俺の涙を浴びてなお、沙夜香が目を覚ます気配はない。
「……ック、ククク、ハッハッハハッ!」
「おい、何笑ってんだ、セレナ!?」
俺が必死に呼びかけているのがそれほど面白かったのか、突然笑い出したセレナ。
しかし、状況が状況。
簡単に許せる訳がない。
「何って、あまりにもあんたが滑稽だからよ!」
突然笑い出し、俺を滑稽だと言い出した。
「お前が、お前が沙夜香を殺したんだぞ!?よく笑ってられるな!」
「だって貴方、ずっと私たちの掌の上で踊らされてるのを知らずに、私が味方だって絶対的な信頼を寄せるんだもの。滑稽ったりゃありゃしないわ!アハハ!」
俺は、この時初めて、俺がこいつの掌の上で踊らされてると知った。
「じゃあ向井も、悠人も、お前らの仲間だったってことかよ……!」
「いや、向井ちゃんはユウトの口車に乗せられただけじゃないかしら。

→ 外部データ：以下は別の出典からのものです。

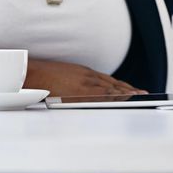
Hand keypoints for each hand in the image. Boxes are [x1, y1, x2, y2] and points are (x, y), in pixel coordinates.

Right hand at [24, 59, 143, 96]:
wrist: (30, 75)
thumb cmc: (42, 77)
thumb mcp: (63, 77)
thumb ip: (74, 83)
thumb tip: (76, 92)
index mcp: (83, 73)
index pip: (107, 80)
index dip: (120, 85)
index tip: (131, 88)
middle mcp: (87, 77)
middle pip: (112, 84)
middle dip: (128, 89)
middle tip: (142, 92)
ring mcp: (84, 84)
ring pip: (110, 89)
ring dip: (125, 92)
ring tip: (138, 96)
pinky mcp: (80, 91)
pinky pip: (101, 95)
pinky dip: (114, 97)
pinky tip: (122, 99)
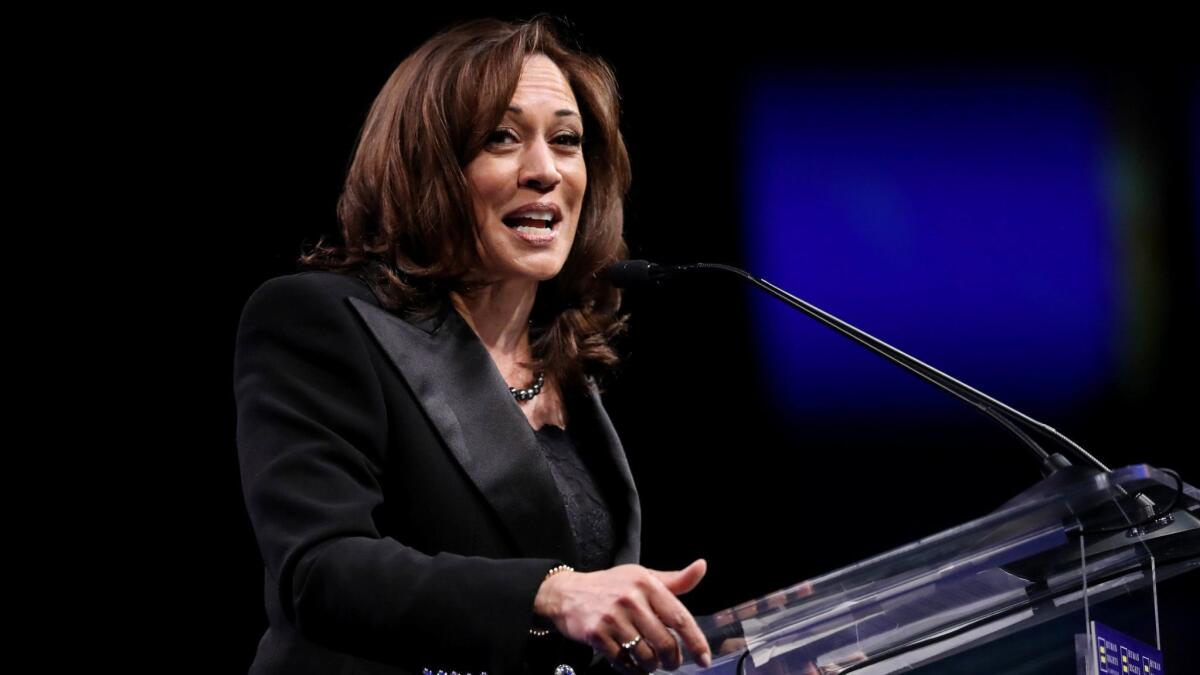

でも、ユウトはこっち側ね」
驚愕と同時に、怒りが湧き上がる。
俺は、今まで、こんなやつと、一緒にいたのか。
「そんな貴方に、いい提案があるわ」
「誰がお前なんかの……!」
「あらそう?ならいいけど。沙夜香ちゃん、生き返らせたくないの?」
唐突な提案。
こいつの提案することは全て信じられないが、聞くだけ聞いてみてもいいだろう。
「殺戮戦争、それに参加して最後まで生き残りなさい」
殺戮戦争。
これに参加すれば、妹が生き返るかもしれないのか。
こいつの言葉を信じたくはないが、妹のことになれば何も考えずに行動してしまう。
「参加、する」
「アハハ!それでこそ私の見込んだオトコね!」
その言葉を最後に、俺は家からいなくなった。
部屋の中には、セレナの高笑いだけが反響し続けていた。